The nationwide rollout of 5G can be considered one of the most anticipated technological advancements in recent memory. While many focus on the benefits for consumers, organizations are also ready to reap the benefits. However, despite all the fanfare about next-generation mobile performance and low latency, there are still some concerns about whether 5G for enterprise will meet all the security requirements. of the modern enterprise network.
In fact, mobile-enabled wireless WANs (WWANs) have had enterprise-grade security at the edge of the network for many years. In addition, 5G is probably even more secure than 4G, with new developments at the core level of the network.
Improved security at the network level: from 4G to 5G
Opportunities to improve security arise with each new generation of mobile technology. In particular, 5G has brought a number of important changes:
- New authentication framework: With 5G protocol, New authentication framework has been introduced. This is based on a well-established and widely used IT protocol called the Extensible Authentication Protocol (EAP), which is open, network-agnostic, and more secure.
- Enhance subscriber privacy: 5G provides privacy enhancements against attacks that occur when a base station misfits a user’s equipment to force it to shut down. In 5G, the International Mobile Subscriber Identity (IMSI) is not used in paging, less text is exchanged, and the network performs analysis on the radio environment, detecting anomalous base stations.
- Improve the flexibility and security of the core network: 5G network core moves to Service Based Architecture (SBA). This is delivered by a set of interconnected Network Functions (NFs), with access to each other’s services. SBA enables plug-and-play software creation, rapid programming, and network cutting, helping to streamline operations and support more innovation.
- Extended Roaming Security: The 5G standard represents enhanced interoperability security between network operators, centered on a network function known as Security Edge Protection Proxy (SEPP). SEPP sits at the edge of each operator’s 5G network; Each operator’s SEPP is authenticated and application-layer security protects the traffic.
- Advanced integrity protection of the user plane: The 5G standard introduces a new feature that helps protect users’ aircraft traffic between the device and the cell tower, aimed at reducing man-in-the-middle attacks that interfere with sensitive aircraft information. of unprotected users.
Mobile broadband security at the edge
While companies will continue to use the advanced network security tactics they used with wired broadband and 4G at the edge, now is the time for them to look at the technologies involved. The following 5G:
Private 5G network: Organizations with large areas that require a secure LAN connection can deploy Private mobile network (PCN). Companies can control their own PCNs by deploying localized micro-towers and mini-cells – similar to access points. It is comparable to a miniature version of a public network, except that you control the quality of service as well as the security.
5G is the first mobile network specification to truly adopt virtualization, significantly saving the cost of deploying expensive physical network cores.
Network cut: The reliability, speed and low latency of 5G can only be balanced if the network components are sharing the right information with appropriate Virtual Network Functions (VNFs). This is done through network cut in the SBA.
Consider how cloud computing moves to containerization and VNFs; similar to this, 5G core is moving to this model and building microservices contained in security groups or sections, working to achieve the promises made for specific traffic based on quality. its service markup (Single Network Slice Selection Support Information, or S-NSSAI).
Network slicing allows network service providers to deliver network services tailored to the unique needs of each organization. At the same time, it gives companies the ability to choose the right level of security for each use case.
Wired and wireless network security
If cybersecurity professionals have not yet installed new and adaptive security protocols to protect their traditional wired networks, now is the time to deploy these security architectures to secure both wired and wireless end.
Zero Trust Network Access (ZTNA): ZTNA is a security concept that assumes anyone trying to gain access to the network or application is a malicious actor – and someone will need to be constantly verified. It uses an adaptive verification policy on a per-session basis that can take into account things including the user’s device, location, identity, time and date of the request, as well as any usage patterns that have occurred. previously observed.

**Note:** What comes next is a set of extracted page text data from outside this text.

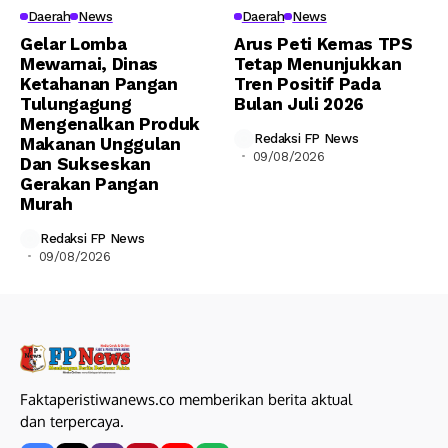
Daerah
News
Daerah
News
Gelar Lomba
Arus Peti Kemas TPS
Mewarnai, Dinas
Tetap Menunjukkan
Ketahanan Pangan
Tren Positif Pada
Tulungagung
Bulan Juli 2026
Mengenalkan Produk
Redaksi FP News
Makanan Unggulan
09/08/2026
Dan Sukseskan
Gerakan Pangan
Murah
Redaksi FP News
09/08/2026
Faktaperistiwanews.co memberikan berita aktual
dan terpercaya.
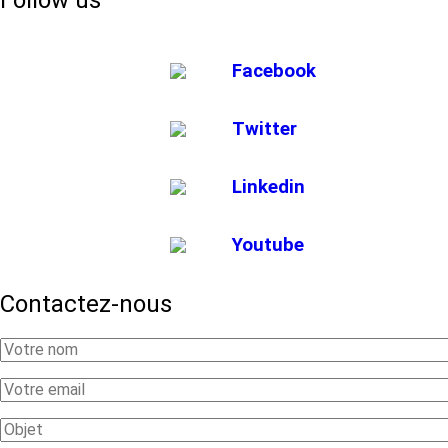
Follow us
Facebook
Twitter
Linkedin
Youtube
Contactez-nous
Your
Name
Your
Email
Subject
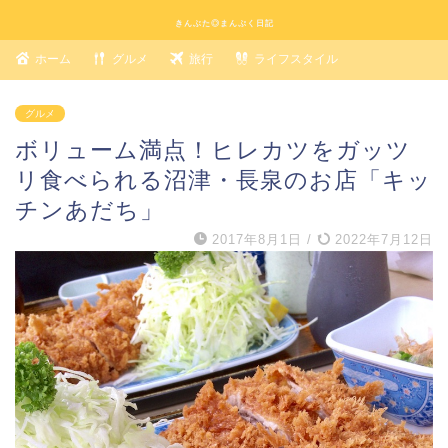
きんぶた◎まんぷく日記
ホーム
グルメ
旅行
ライフスタイル
グルメ
ボリューム満点！ヒレカツをガッツ
リ食べられる沼津・長泉のお店「キッ
チンあだち」
2017年8月1日
/
2022年7月12日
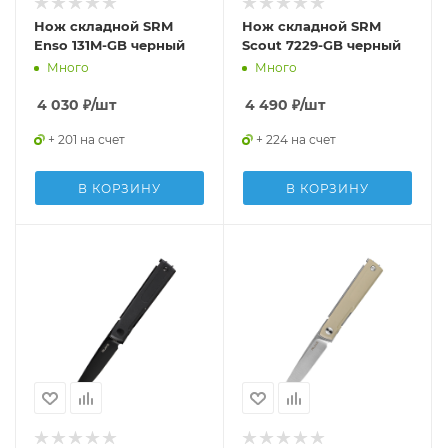
Нож складной SRM
Нож складной SRM
Enso 131M-GB черный
Scout 7229-GB черный
Много
Много
4 030
₽
/шт
4 490
₽
/шт
+ 201 на счет
+ 224 на счет
В КОРЗИНУ
В КОРЗИНУ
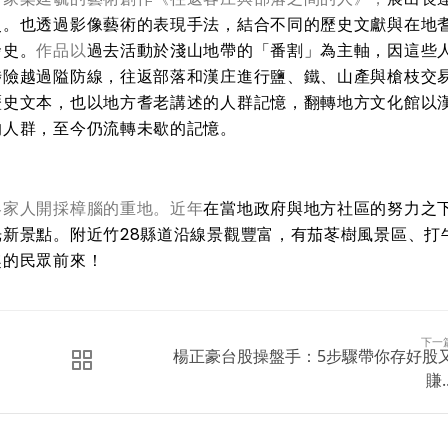
史。也透過影像藝術的表現手法，結合不同的歷史文獻與在地
發史。
作品以
過去活動於淺山地帶的「番割」為主軸，因這些
涉險越過隘防線，往返部落和漢庄進行鹽、鐵、山產與槍枝交
歷史文本，也以地方耆老講述的人群記憶，翻轉地方文化館以
的人群，至今仍流轉未歇的記憶。
客家人開採樟腦的重地。近年
在當地政府與地方社區的努力之
光新景點。附近竹
28
縣道沿線景觀豐富，有茄苳樹風景區、打
趣的民眾前來！
下一
楊正豪台股操盤手：5步驟帶你存好股
賺..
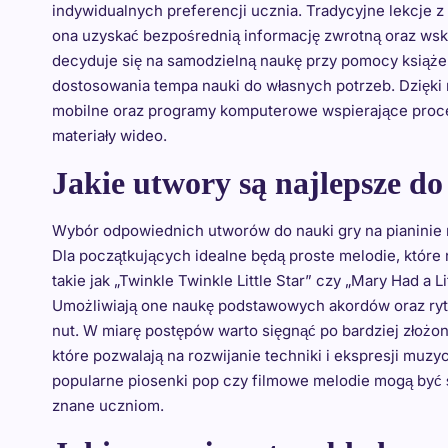
indywidualnych preferencji ucznia. Tradycyjne lekcje 
ona uzyskać bezpośrednią informację zwrotną oraz wska
decyduje się na samodzielną naukę przy pomocy książek
dostosowania tempa nauki do własnych potrzeb. Dzięk
mobilne oraz programy komputerowe wspierające proce
materiały wideo.
Jakie utwory są najlepsze do
Wybór odpowiednich utworów do nauki gry na pianinie 
Dla początkujących idealne będą proste melodie, które
takie jak „Twinkle Twinkle Little Star” czy „Mary Had a
Umożliwiają one naukę podstawowych akordów oraz rytm
nut. W miarę postępów warto sięgnąć po bardziej złożo
które pozwalają na rozwijanie techniki i ekspresji muz
popularne piosenki pop czy filmowe melodie mogą być 
znane uczniom.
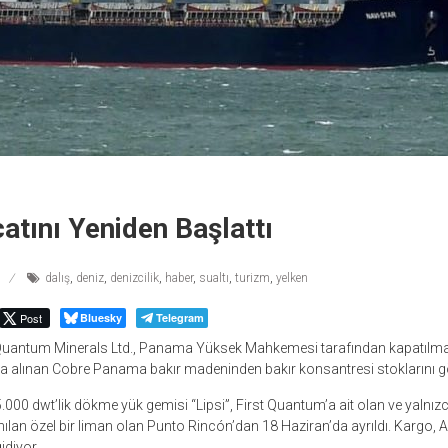
catını Yeniden Başlattı
dalış
,
deniz
,
denizcilik
,
haber
,
sualtı
,
turizm
,
yelken
Post
Bluesky
Telegram
t Quantum Minerals Ltd., Panama Yüksek Mahkemesi tarafından kapatılma
ya alınan Cobre Panama bakır madeninden bakır konsantresi stoklarını 
000 dwt’lik dökme yük gemisi “Lipsi”, First Quantum’a ait olan ve yalnızc
anılan özel bir liman olan Punto Rincón’dan 18 Haziran’da ayrıldı. Kargo, 
idiyor.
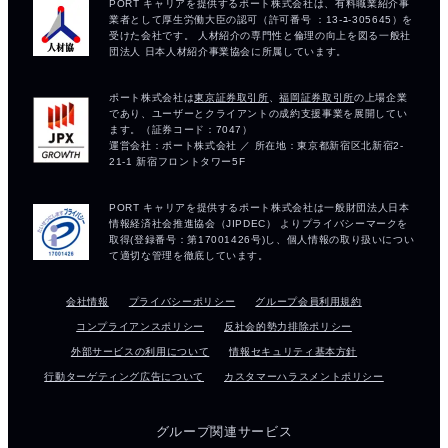
会社情報
プライバシーポリシー
グループ会員利用規約
コンプライアンスポリシー
反社会的勢力排除ポリシー
外部サービスの利用について
情報セキュリティ基本方針
行動ターゲティング広告について
カスタマーハラスメントポリシー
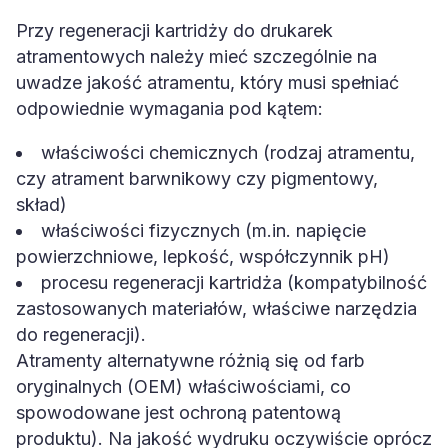
Przy regeneracji kartridży do drukarek
atramentowych należy mieć szczególnie na
uwadze jakość atramentu, który musi spełniać
odpowiednie wymagania pod kątem:
właściwości chemicznych (rodzaj atramentu,
czy atrament barwnikowy czy pigmentowy,
skład)
właściwości fizycznych (m.in. napięcie
powierzchniowe, lepkość, współczynnik pH)
procesu regeneracji kartridża (kompatybilność
zastosowanych materiałów, właściwe narzędzia
do regeneracji).
Atramenty alternatywne różnią się od farb
oryginalnych (OEM) właściwościami, co
spowodowane jest ochroną patentową
produktu). Na jakość wydruku oczywiście oprócz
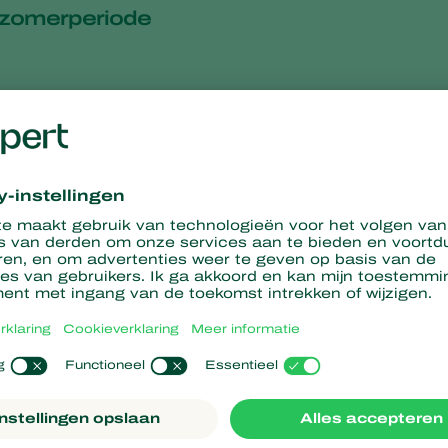
s zomerperiode
was plaatsen
batterijen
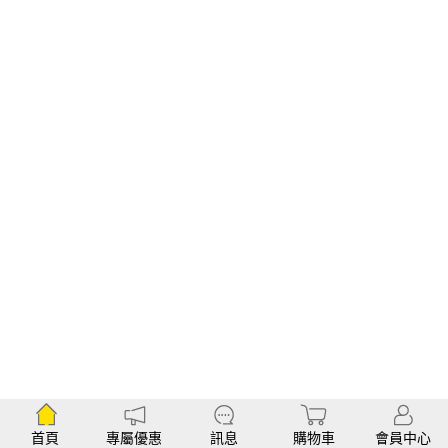
首頁
專屬優惠
訊息
購物車
會員中心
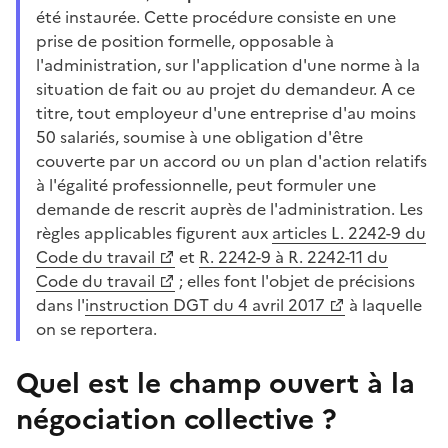
été instaurée. Cette procédure consiste en une
prise de position formelle, opposable à
l'administration, sur l'application d'une norme à la
situation de fait ou au projet du demandeur. A ce
titre, tout employeur d'une entreprise d'au moins
50 salariés, soumise à une obligation d'être
couverte par un accord ou un plan d'action relatifs
à l'égalité professionnelle, peut formuler une
demande de rescrit auprès de l'administration. Les
règles applicables figurent aux
articles L. 2242-9 du
Code du travail
et
R. 2242-9 à R. 2242-11 du
Code du travail
; elles font l'objet de précisions
dans l'
instruction DGT du 4 avril 2017
à laquelle
on se reportera.
Quel est le champ ouvert à la
négociation collective ?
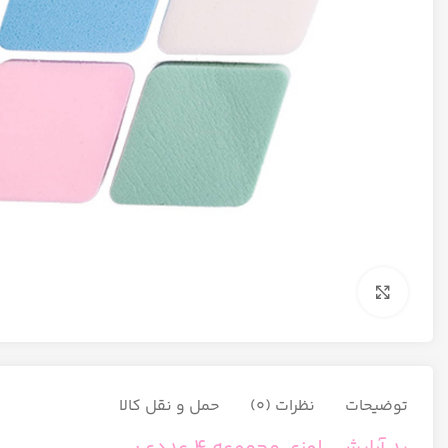
برای بزرگنمایی کلیک کنید
توضیحات
نظرات (0)
حمل و نقل کالا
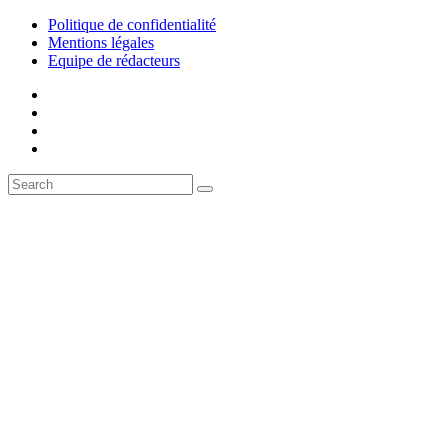
Politique de confidentialité
Mentions légales
Equipe de rédacteurs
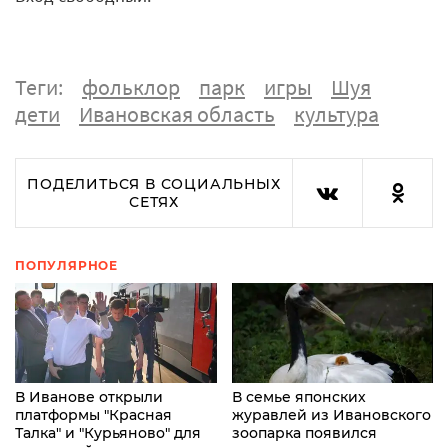
Теги:
фольклор
парк
игры
Шуя
дети
Ивановская область
культура
ПОДЕЛИТЬСЯ В СОЦИАЛЬНЫХ
СЕТЯХ
ПОПУЛЯРНОЕ
В Иванове открыли
В семье японских
платформы "Красная
журавлей из Ивановского
Талка" и "Курьяново" для
зоопарка появился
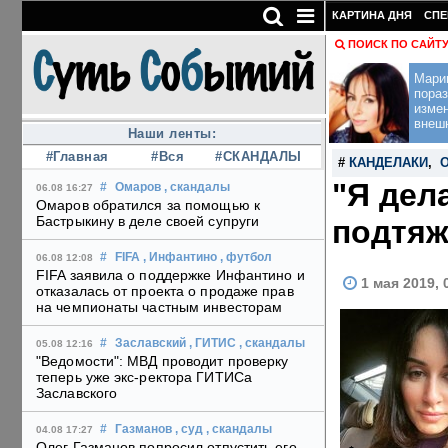
КАРТИНА ДНЯ
СПЕ
ПОИСК ПО САЙТ
Мари
пораз
изме
внеш
Наши ленты:
#Главная
#Вся
#СКАНДАЛЫ
#
КАНДЕЛАКИ
,
"Я дел
#
Омаров
, скандалы
06.08 16:27
Омаров обратился за помощью к
Бастрыкину в деле своей супруги
подтяж
#
FIFA
, Инфантино
, футбол
06.08 12:08
FIFA заявила о поддержке Инфантино и
1 мая 2019, 
отказалась от проекта о продаже прав
на чемпионаты частным инвесторам
#
Заславский
, ГИТИС
, скандалы
05.08 12:16
"Ведомости": МВД проводит проверку
теперь уже экс-ректора ГИТИСа
Заславского
#
Газманов
, суд
, скандалы
04.08 17:27
Олег Газманов попросил отпустить его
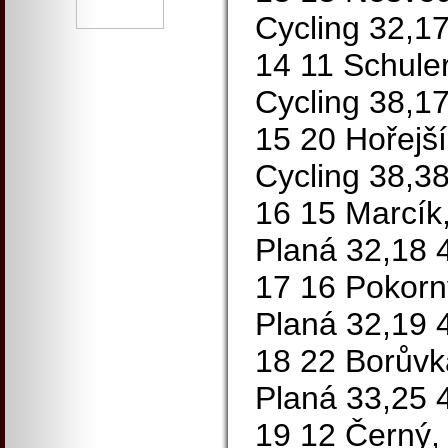
Cycling 32,1
14 11 Schule
Cycling 38,1
15 20 Hořejší
Cycling 38,3
16 15 Marcík
Planá 32,18 
17 16 Pokorn
Planá 32,19 
18 22 Borůvk
Planá 33,25 
19 12 Černý,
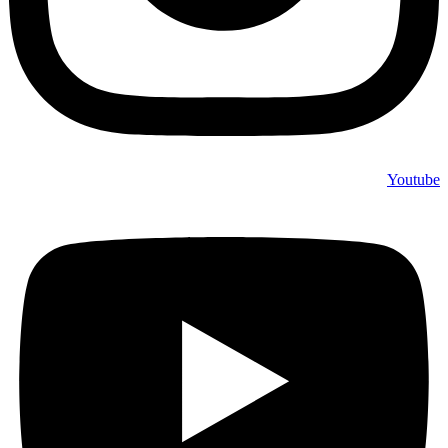
Youtube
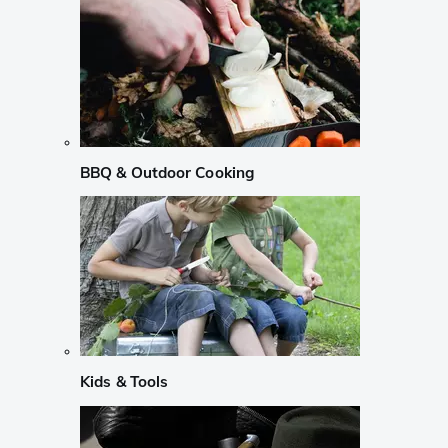
BBQ & Outdoor Cooking
Kids & Tools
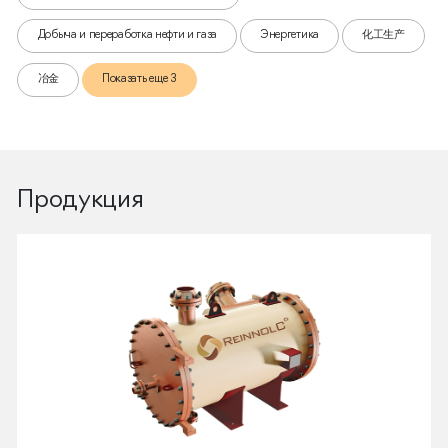
Добыча и переработка нефти и газа
Энергетика
化工生产
冶金
Показать еще 3
Продукция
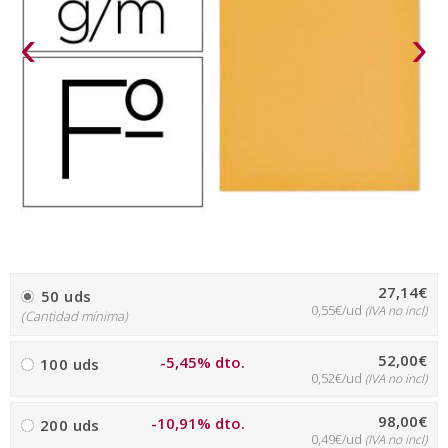
‹
›
27,14€
50 uds
0,55€/ud
(IVA no incl)
(Cantidad mínima)
52,00€
-5,45% dto.
100 uds
0,52€/ud
(IVA no incl)
98,00€
-10,91% dto.
200 uds
0,49€/ud
(IVA no incl)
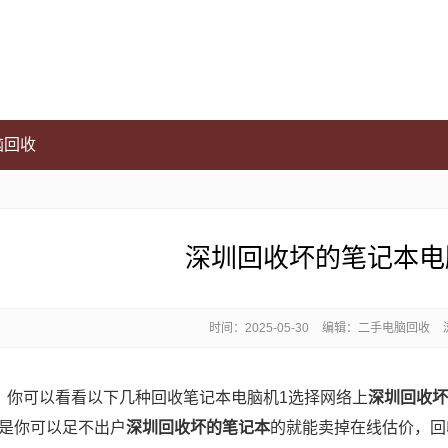
脑回收
深圳回收坏的笔记本电
时间：
2025-05-30
编辑：二手电脑回收
，你可以看看以下几种回收笔记本电脑机1选择网络上
深圳回收坏
是你可以足不出户
深圳回收坏的笔记本
的就能卖掉在线估价，回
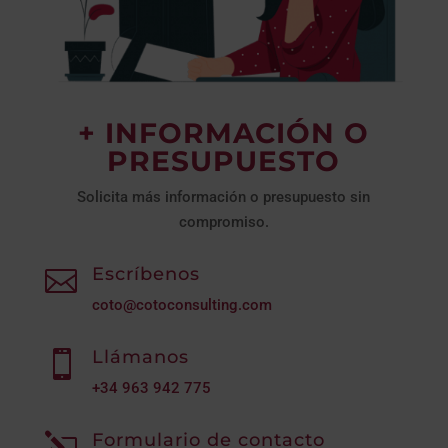
+ INFORMACIÓN O
PRESUPUESTO
Solicita más información o presupuesto sin
compromiso.
Escríbenos

coto@cotoconsulting.com
Llámanos

+34
963 942 775
Formulario de contacto
l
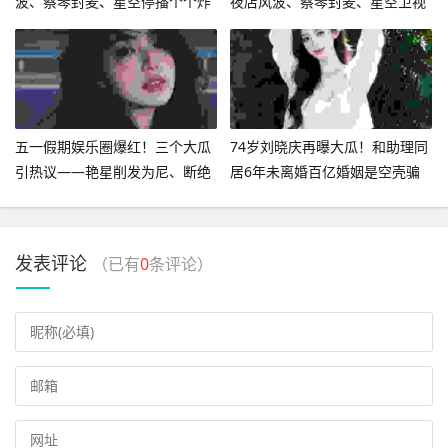
波、蔡琴封麦、星空停播个个炸
夜店风波、蔡琴封麦、星空卫视
热搜
停播个个炸热搜
五一假期娱乐圈爆红！三个大瓜
74岁刘晓庆再曝大瓜！和助理同
引热议——艳星削发为尼、断绝
居6年未离婚百亿婚姻是空壳骗
父子关系、知名女星被控出轨
局
发表评论
（已有
0
条评论）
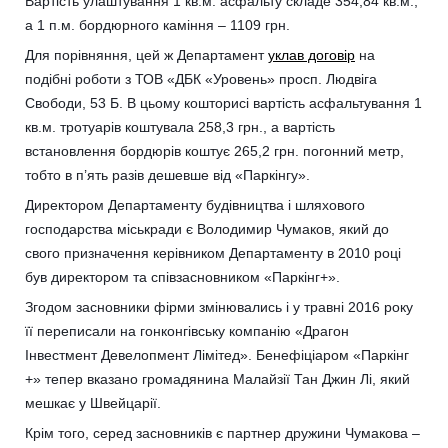
Вартість улаштування 1 кв.м. асфальту складе 354,84 кв.м.,
а 1 п.м. бордюрного каміння – 1109 грн.
Для порівняння, цей ж Департамент
уклав договір
на
подібні роботи з ТОВ «ДБК «Уровень» просп. Людвіга
Свободи, 53 Б. В цьому кошторисі вартість асфальтування 1
кв.м. тротуарів коштувала 258,3 грн., а вартість
встановлення бордюрів коштує 265,2 грн. погонний метр,
тобто в п’ять разів дешевше від «Паркінгу».
Директором Департаменту будівництва і шляхового
господарства міськради є Володимир Чумаков, який до
свого призначення керівником Департаменту в 2010 році
був директором та співзасновником «Паркінг+».
Згодом засновники фірми змінювались і у травні 2016 року
її переписали на гонконгівську компанію «Драгон
Інвестмент Девелопмент Лімітед». Бенефіціаром «Паркінг
+» тепер вказано громадянина Малайзії Тан Джин Лі, який
мешкає у Швейцарії.
Крім того, серед засновників є партнер дружини Чумакова –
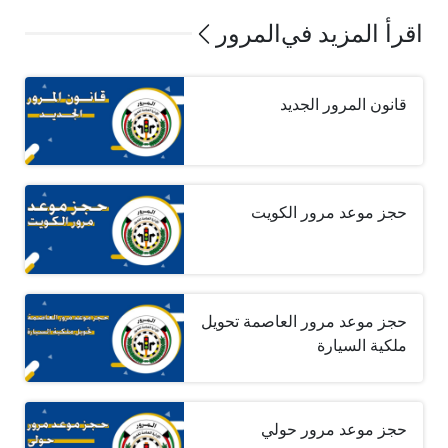
اقرأ المزيد في
المرور
قانون المرور الجديد
حجز موعد مرور الكويت
حجز موعد مرور العاصمة تحويل
ملكية السيارة
حجز موعد مرور حولي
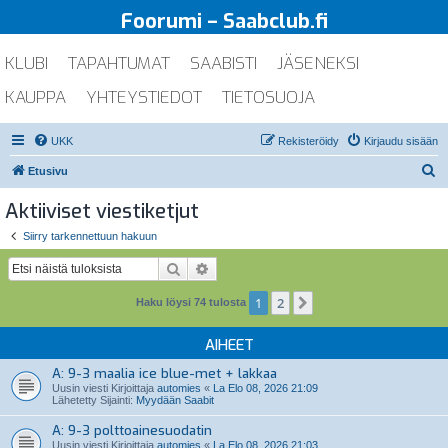
Foorumi – Saabclub.fi
KLUBI
TAPAHTUMAT
SAABISTI
JÄSENEKSI
KAUPPA
YHTEYSTIEDOT
TIETOSUOJA
UKK
Rekisteröidy
Kirjaudu sisään
E
Etusivu
t
Aktiiviset viestiketjut
s
Siirry tarkennettuun hakuun
i
Etsi
Tarkennettu haku
1
2
Seuraava
Haku löysi 74 tulosta
AIHEET
A: 9-3 maalia ice blue-met + lakkaa
Uusin viesti Kirjoittaja
automies
«
La Elo 08, 2026 21:09
Lähetetty Sijainti:
Myydään Saabit
A: 9-3 polttoainesuodatin
Uusin viesti Kirjoittaja
automies
«
La Elo 08, 2026 21:03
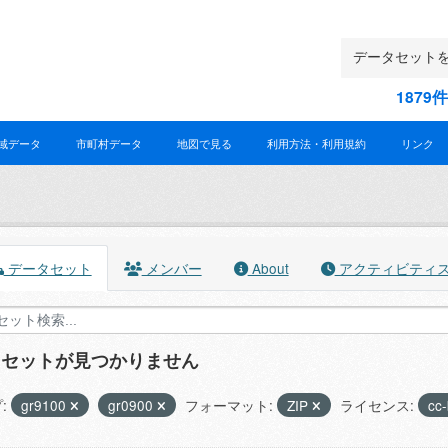
187
域データ
市町村データ
地図で見る
利用方法・利用規約
リンク
データセット
メンバー
About
アクティビティ
タセットが見つかりません
:
gr9100
gr0900
フォーマット:
ZIP
ライセンス:
cc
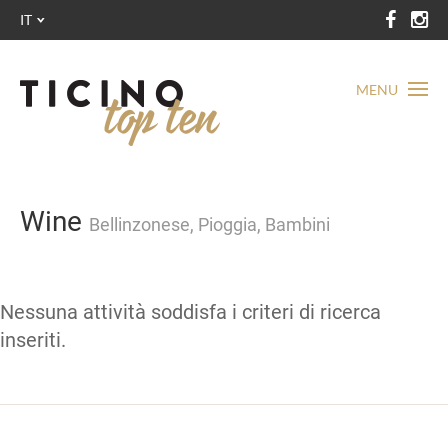
IT
MENU
Wine
Bellinzonese, Pioggia, Bambini
Nessuna attività soddisfa i criteri di ricerca
inseriti.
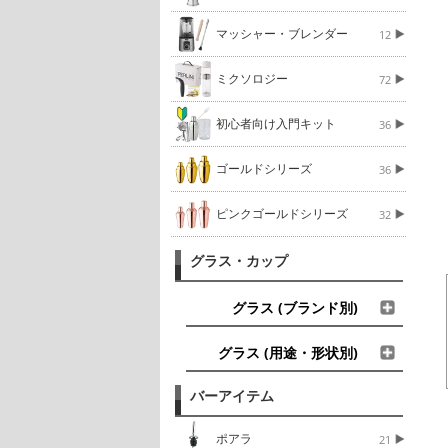
マッシャー・ブレンダー
12
ミクソロジー
72
初心者向け入門キット
36
ゴールドシリーズ
36
ピンクゴールドシリーズ
32
グラス・カップ
グラス (ブランド別)
グラス (用途・形状別)
バーアイテム
ポアラ
21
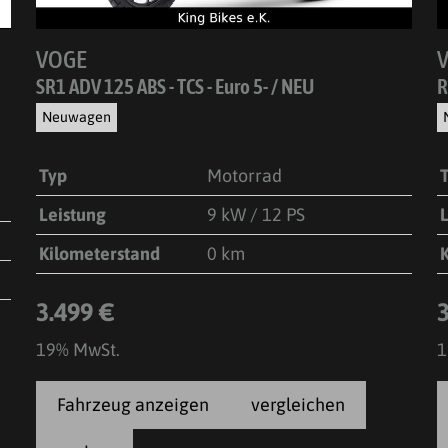
VOGE
SR1 ADV 125 ABS - TCS - Euro 5- / NEU
R
Neuwagen
Typ
Motorrad
Leistung
9 kW / 12 PS
Kilometerstand
0 km
3.499 €
19% MwSt.
1
Fahrzeug anzeigen
vergleichen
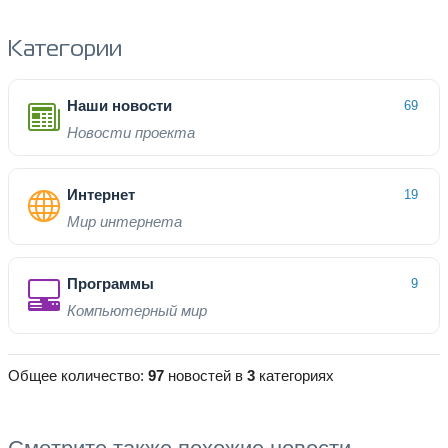
Категории
Наши новости
69
Новости проекта
Интернет
19
Мир интернета
Программы
9
Компьютерный мир
Общее количество:
97
новостей в
3
категориях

The rapid growth of the Internet of Things (IoT) and other connected use cases means that organizations will need to work harder and remotely control authentication and identity of devices and flows. data between them. With that in mind, ZTNA will be a key component of 5G security at the edge of the network.
Secure Access Service Edge (SASE): With so much data now headed to the cloud, most of the security services are also there. Combining network and security functions, SASE is a cloud-delivered security model in which traffic is encrypted and directed to a cloud service where a complex stack of security technologies applies. complex.
Canadian companies are already rolling out 5G connectivity for a wide range of applications, if they haven’t already. Mining, retail and foodservice pop-ups, extensive branch offices, vehicles and more – all of these organizations can dramatically improve scalability secure and fast through the deployment of layers of security and a wireless edge router that can manage the cloud cohesively. WWAN and SASE fit perfectly at the delivered edge.
The enhanced core security of 5G – in addition to today’s advanced security technologies in the cloud such as SASE and ZTNA – will enable organizations to embrace 5G while dramatically improving their first-class security position. their end.